Essentially, memory only comes in blocks of a certain size on most systems. Once you split these blocks up, they cannot be rejoined until the whole block is freed. This can lead to whole blocks in use when actually only a small part of the block is in use.
The primary way to reduce heap fragmentation is to make larger, less frequent allocations. In the extreme, you can use a managed heap that is capable of moving objects, at least, within your own code. This completely eliminates the problem - from a memory perspective, anyway. Obviously moving objects and such has a cost. In reality, you only really have a problem if you are allocating very small amounts off the heap often. Using contiguous containers (vector, string, etc) and allocating on the stack as much as humanly possible (always a good idea for performance) is the best way to reduce it. This also increases cache coherence, which makes your application run faster.
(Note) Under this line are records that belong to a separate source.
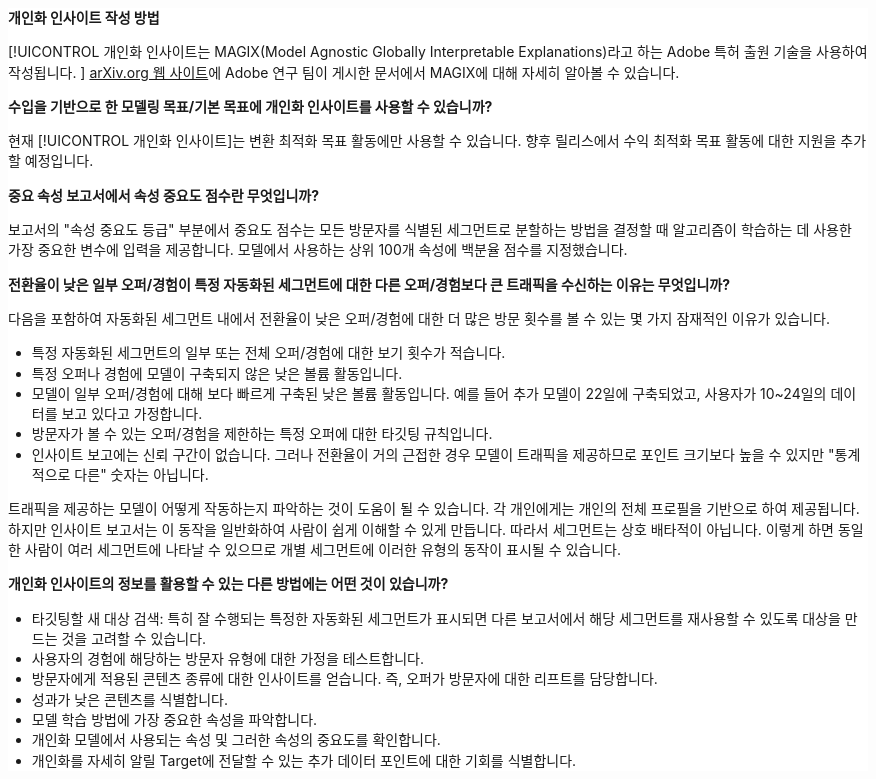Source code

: **개인화 인사이트 작성 방법**

[!UICONTROL 개인화 인사이트는 MAGIX(Model Agnostic Globally Interpretable Explanations)라고 하는 Adobe 특허 출원 기술을 사용하여 작성됩니다. ] [arXiv.org 웹 사이트](https://arxiv.org/abs/1706.07160)에 Adobe 연구 팀이 게시한 문서에서 MAGIX에 대해 자세히 알아볼 수 있습니다.

**수입을 기반으로 한 모델링 목표/기본 목표에 개인화 인사이트를 사용할 수 있습니까?**

현재 [!UICONTROL 개인화 인사이트]는 변환 최적화 목표 활동에만 사용할 수 있습니다. 향후 릴리스에서 수익 최적화 목표 활동에 대한 지원을 추가할 예정입니다.

**중요 속성 보고서에서 속성 중요도 점수란 무엇입니까?**

보고서의 &quot;속성 중요도 등급&quot; 부분에서 중요도 점수는 모든 방문자를 식별된 세그먼트로 분할하는 방법을 결정할 때 알고리즘이 학습하는 데 사용한 가장 중요한 변수에 입력을 제공합니다. 모델에서 사용하는 상위 100개 속성에 백분율 점수를 지정했습니다.

**전환율이 낮은 일부 오퍼/경험이 특정 자동화된 세그먼트에 대한 다른 오퍼/경험보다 큰 트래픽을 수신하는 이유는 무엇입니까?**

다음을 포함하여 자동화된 세그먼트 내에서 전환율이 낮은 오퍼/경험에 대한 더 많은 방문 횟수를 볼 수 있는 몇 가지 잠재적인 이유가 있습니다.

* 특정 자동화된 세그먼트의 일부 또는 전체 오퍼/경험에 대한 보기 횟수가 적습니다.
* 특정 오퍼나 경험에 모델이 구축되지 않은 낮은 볼륨 활동입니다.
* 모델이 일부 오퍼/경험에 대해 보다 빠르게 구축된 낮은 볼륨 활동입니다. 예를 들어 추가 모델이 22일에 구축되었고, 사용자가 10~24일의 데이터를 보고 있다고 가정합니다.
* 방문자가 볼 수 있는 오퍼/경험을 제한하는 특정 오퍼에 대한 타깃팅 규칙입니다.
* 인사이트 보고에는 신뢰 구간이 없습니다. 그러나 전환율이 거의 근접한 경우 모델이 트래픽을 제공하므로 포인트 크기보다 높을 수 있지만 &quot;통계적으로 다른&quot; 숫자는 아닙니다.

트래픽을 제공하는 모델이 어떻게 작동하는지 파악하는 것이 도움이 될 수 있습니다. 각 개인에게는 개인의 전체 프로필을 기반으로 하여 제공됩니다. 하지만 인사이트 보고서는 이 동작을 일반화하여 사람이 쉽게 이해할 수 있게 만듭니다. 따라서 세그먼트는 상호 배타적이 아닙니다. 이렇게 하면 동일한 사람이 여러 세그먼트에 나타날 수 있으므로 개별 세그먼트에 이러한 유형의 동작이 표시될 수 있습니다.

**개인화 인사이트의 정보를 활용할 수 있는 다른 방법에는 어떤 것이 있습니까?**

* 타깃팅할 새 대상 검색: 특히 잘 수행되는 특정한 자동화된 세그먼트가 표시되면 다른 보고서에서 해당 세그먼트를 재사용할 수 있도록 대상을 만드는 것을 고려할 수 있습니다.
* 사용자의 경험에 해당하는 방문자 유형에 대한 가정을 테스트합니다.
* 방문자에게 적용된 콘텐츠 종류에 대한 인사이트를 얻습니다. 즉, 오퍼가 방문자에 대한 리프트를 담당합니다.
* 성과가 낮은 콘텐츠를 식별합니다.
* 모델 학습 방법에 가장 중요한 속성을 파악합니다.
* 개인화 모델에서 사용되는 속성 및 그러한 속성의 중요도를 확인합니다.
* 개인화를 자세히 알릴 Target에 전달할 수 있는 추가 데이터 포인트에 대한 기회를 식별합니다.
What you should remember is that on a 32bit x86 desktop system, you have an entire 2GB of memory, which is split into 4KB "pages" (pretty sure the page size is the same on all x86 systems). You will have to invoke some omgwtfbbq fragmentation to have a problem. Fragmentation really is an issue of the past, since modern heaps are excessively large for the vast majority of applications, and there's a prevalence of systems that are capable of withstanding it, such as managed heaps.
What kind of program is most likely to suffer?
A nice (=horrifying) example for the problems associated with memory fragmentation was the development and release of "Elemental: War of Magic", a computer game by Stardock.
The game was built for 32bit/2GB Memory and had to do a lot of optimisation in memory management to make the game work within those 2GB of Memory. As the "optimisation" lead to constant allocation and de-allocation, over time heap memory fragmentation occurred and made the game crash every time.
There is a "war story" interview on YouTube.